### DOCUMENT EXTRACT

★ ★ ★

2020-09-30, updated: 2022-08-10
Tested with Nyxt 2 Pre-release 3.
Class-based, functional configuration
One of the strongest assets of Nyxt is its configurability: anything in the Common Lisp code base can be changed and extended.
While technically possible, it proved practically difficult to design a system that users could easily leverage. We were in dire need of a configuration framework that would accompany and empower the user beyond the capabilities of pure Lisp.
Case study: Emacs
The Emacs text editor is a model of extensible computer applications. Its legendary customizability has given birth to thousand of extensions.
Nyxt draws much from Emacs when it comes to extensibility, namely, by allowing the user to reprogram everything from their configuration file.
When Emacs was designed in the 1980s, it's likely that the developers didn't expect third-party extensions would play a significant role in the Emacs community. Nor did they expect, I suppose, that someday hardcore fans would use Emacs for everything, including their window manager.
It isn't all perfect though. Emacs customizability comes with its load of limits, and it's common to read stories of "configuration bankruptcy" – a term coined to mean a user is overwhelmed by the complexity of their own configuration.

★ ★ ★

### GIVEN ENTRIES
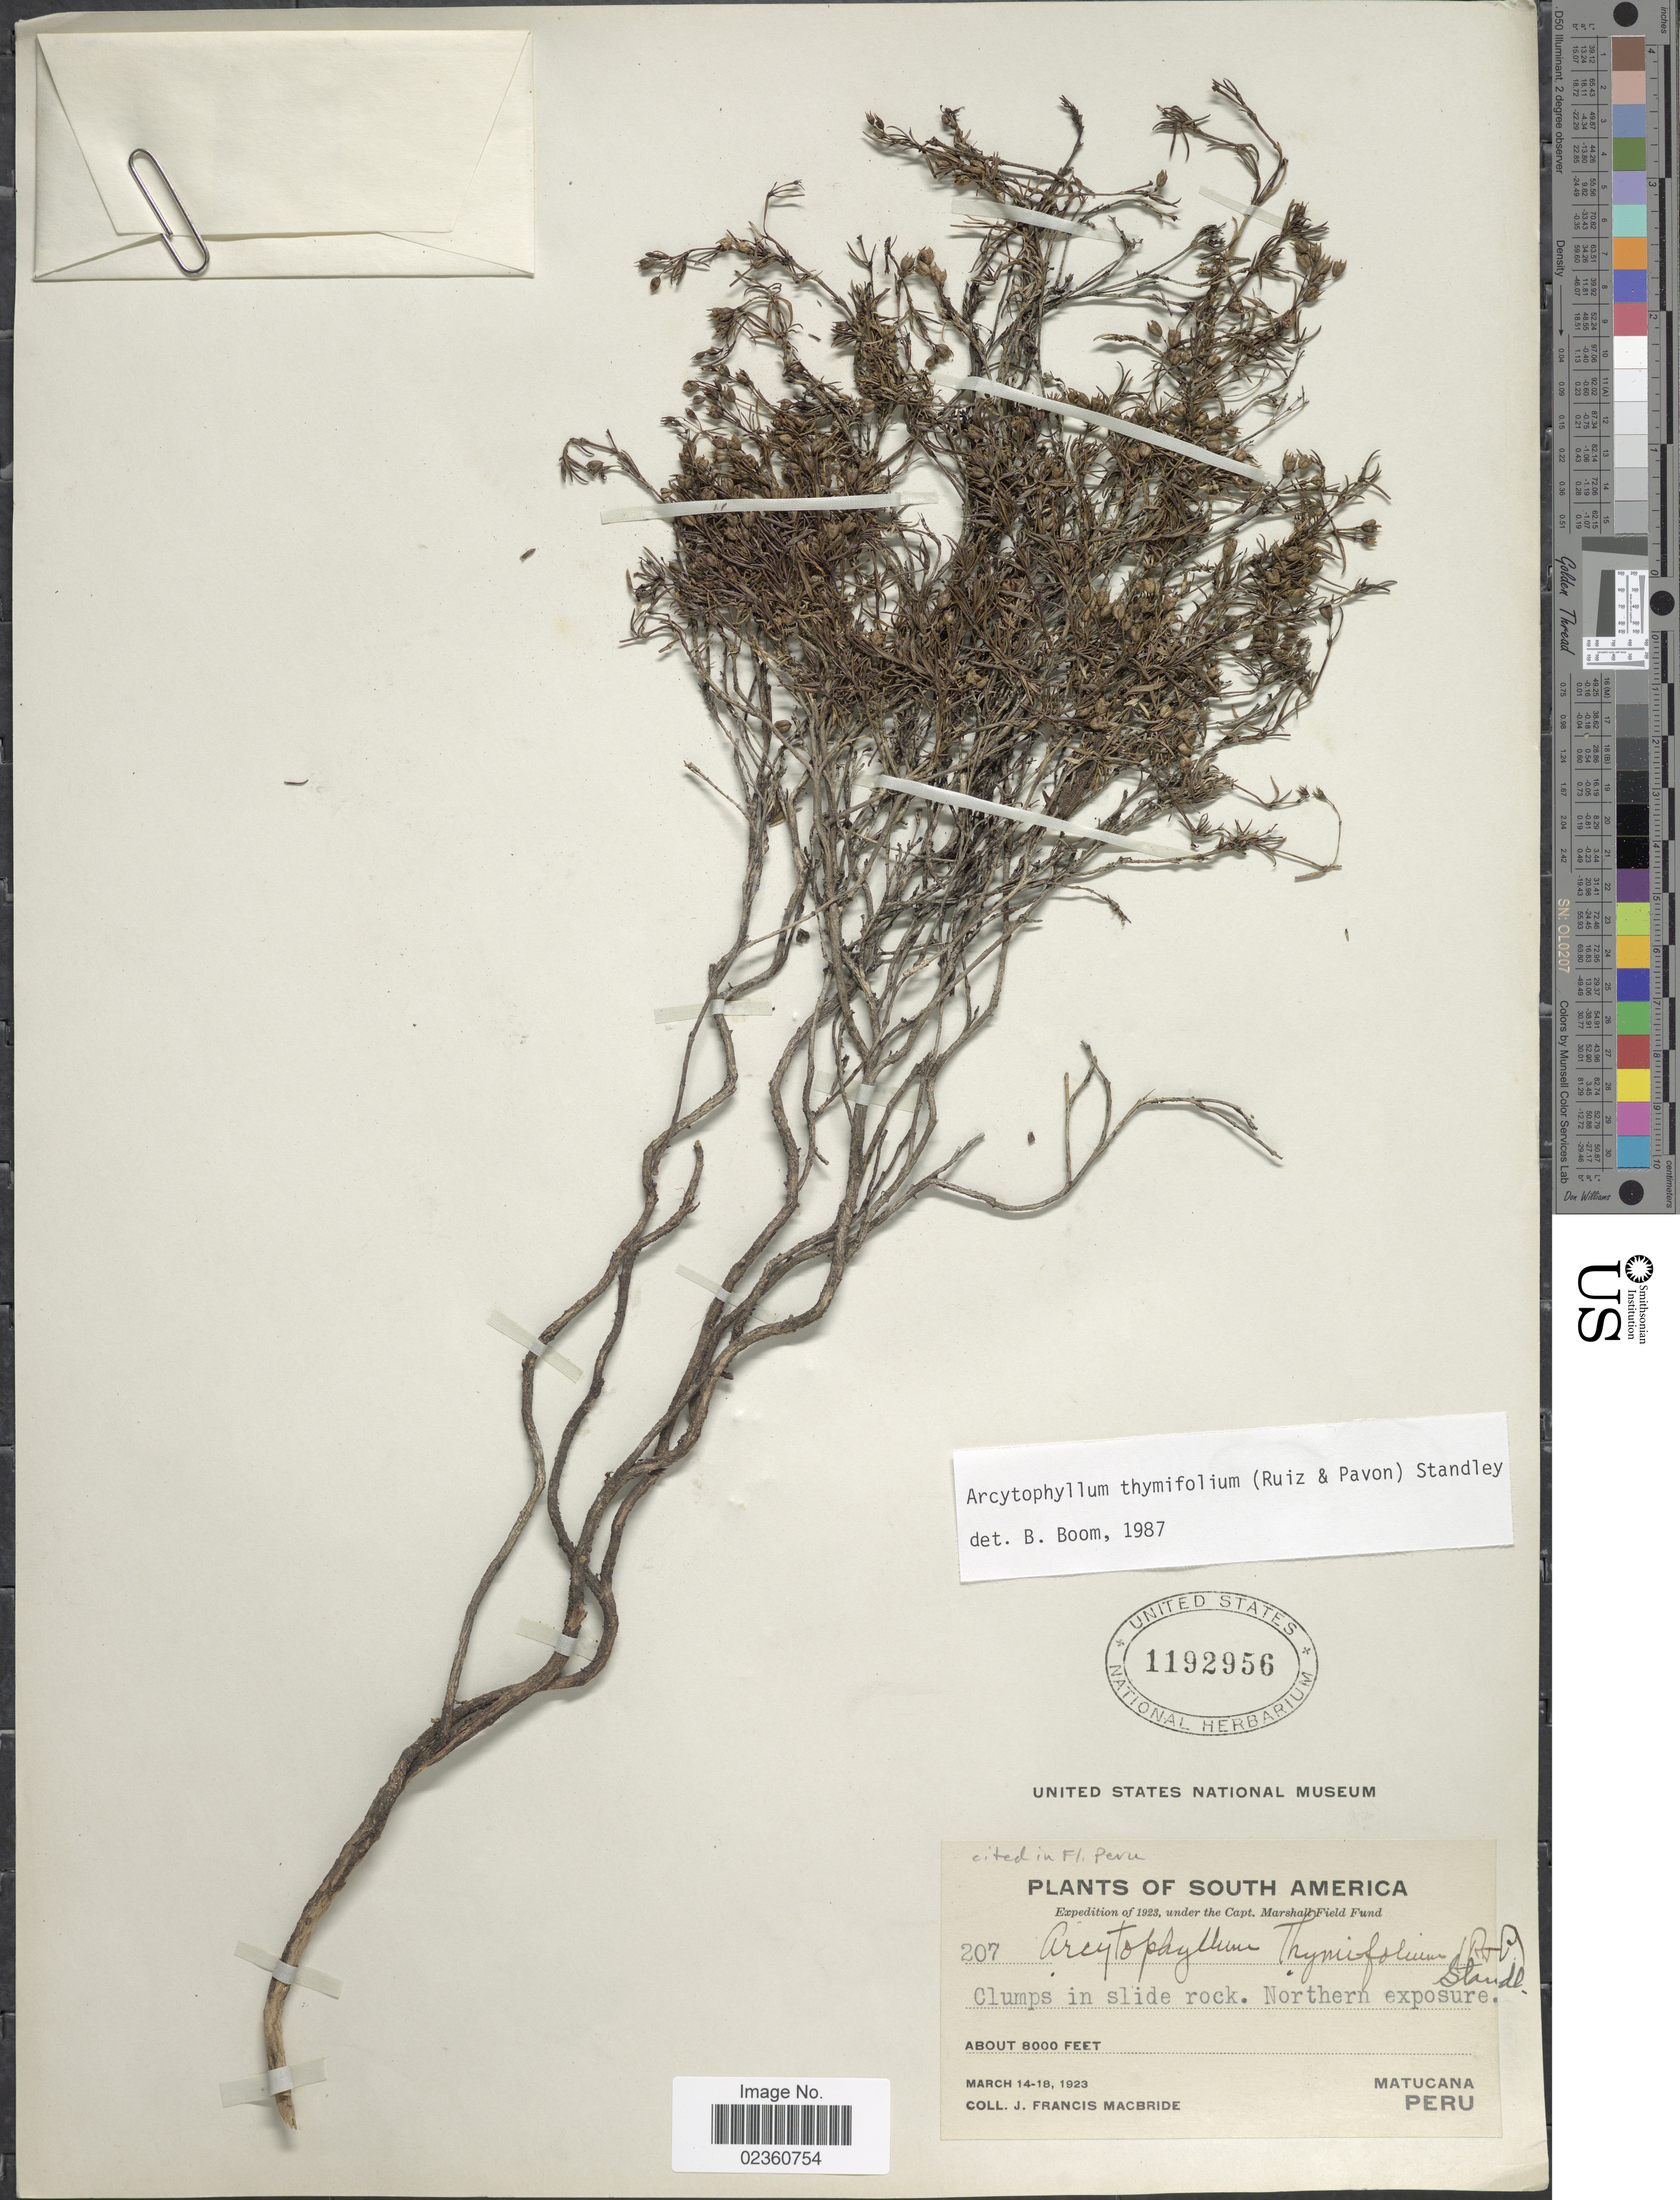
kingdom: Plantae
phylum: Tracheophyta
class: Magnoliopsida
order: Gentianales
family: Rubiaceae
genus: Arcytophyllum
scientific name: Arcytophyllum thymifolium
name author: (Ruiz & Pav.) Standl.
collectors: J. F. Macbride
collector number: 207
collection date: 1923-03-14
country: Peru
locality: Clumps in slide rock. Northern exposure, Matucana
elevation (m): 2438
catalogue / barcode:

★ ★ ★

### TASK STATEMENT
Proceed with the text on Nyxt's class-based configuration, starting after its final sentence. The records have no connection to the text on Nyxt configuration.

### IN RESPONSE
A frequent source of Emacs bankruptcy is inherent to its architecture: state. The state consistency of Emacs is one of its biggest weaknesses since much of its configuration is based on unguarded global values. This can lead to hard-to-debug configurations and conflicts between extensions.
What we need
With Nyxt, we envision the growth of a community and, hopefully, a vibrant library of third-party extensions! At the same time, we realize that the global state of Emacs is a limiting factor that must be fixed from the root, lest we reach a point of no return.
Starting from a configurability similar to Emacs (also using a Lisp language), here follows our specification:
All configurable original values should be accessible at any time.
Default values should be configurable at any time (from the configuration file but also while running the browser).
Third-party packages should be able to offer customized core settings, or even settings for other third-party packages.
Any option or set of options should be reversible to a previous state (not just the original value). In particular, this would allow the user the switch themes and disable themes (something that does not work well in Emacs).
Sets of options should be composable. In particular, the user should be able to apply two option sets, choosing which one takes precedence.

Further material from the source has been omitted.